Input material —
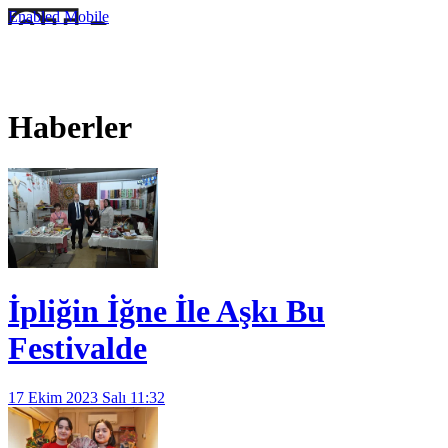
Enabled
Mobile
Haberler
İpliğin İğne İle Aşkı Bu
Festivalde
17 Ekim 2023 Salı 11:32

What is being asked — Output all of the records word for word, and keep the pictures out of the copy.

Result of the task —
Enabled
Mobile
Haberler
İpliğin İğne İle Aşkı Bu
Festivalde
17 Ekim 2023 Salı 11:32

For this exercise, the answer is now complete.